== ABOUT THIS EXERCISE ==
Below are some records; reproduce them exactly.
── EXERCISE MATERIAL ──
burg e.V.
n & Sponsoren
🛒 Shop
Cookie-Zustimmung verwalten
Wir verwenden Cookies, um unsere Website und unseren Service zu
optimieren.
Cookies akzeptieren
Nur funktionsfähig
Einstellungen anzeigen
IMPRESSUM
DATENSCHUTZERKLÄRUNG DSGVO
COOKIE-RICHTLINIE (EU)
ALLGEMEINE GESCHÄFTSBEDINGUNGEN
───
== EXPECTED OUTPUT ==
burg e.V.
n & Sponsoren
🛒 Shop
Cookie-Zustimmung verwalten
Wir verwenden Cookies, um unsere Website und unseren Service zu
optimieren.
Cookies akzeptieren
Nur funktionsfähig
Einstellungen anzeigen
IMPRESSUM
DATENSCHUTZERKLÄRUNG DSGVO
COOKIE-RICHTLINIE (EU)
ALLGEMEINE GESCHÄFTSBEDINGUNGEN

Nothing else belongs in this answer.